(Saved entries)
# # # # #

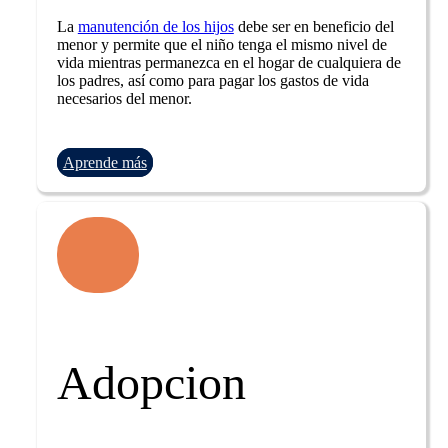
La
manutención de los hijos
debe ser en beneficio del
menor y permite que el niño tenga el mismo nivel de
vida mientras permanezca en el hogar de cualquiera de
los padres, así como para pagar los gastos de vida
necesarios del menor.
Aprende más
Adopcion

# # # # #

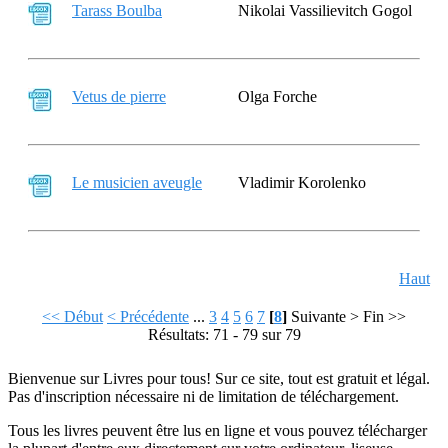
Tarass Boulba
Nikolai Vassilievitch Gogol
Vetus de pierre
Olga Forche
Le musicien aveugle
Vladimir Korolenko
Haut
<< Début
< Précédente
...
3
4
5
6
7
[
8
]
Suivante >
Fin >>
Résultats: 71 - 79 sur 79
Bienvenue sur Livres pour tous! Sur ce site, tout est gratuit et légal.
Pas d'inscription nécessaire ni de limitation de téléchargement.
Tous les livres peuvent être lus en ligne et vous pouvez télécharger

# # # # #

**HOW TO COMPLETE THIS TASK:** Copy each line of the records that has "vida" in it.

**SOLUTION BELOW:**
vida mientras permanezca en el hogar de cualquiera de
los padres, así como para pagar los gastos de vida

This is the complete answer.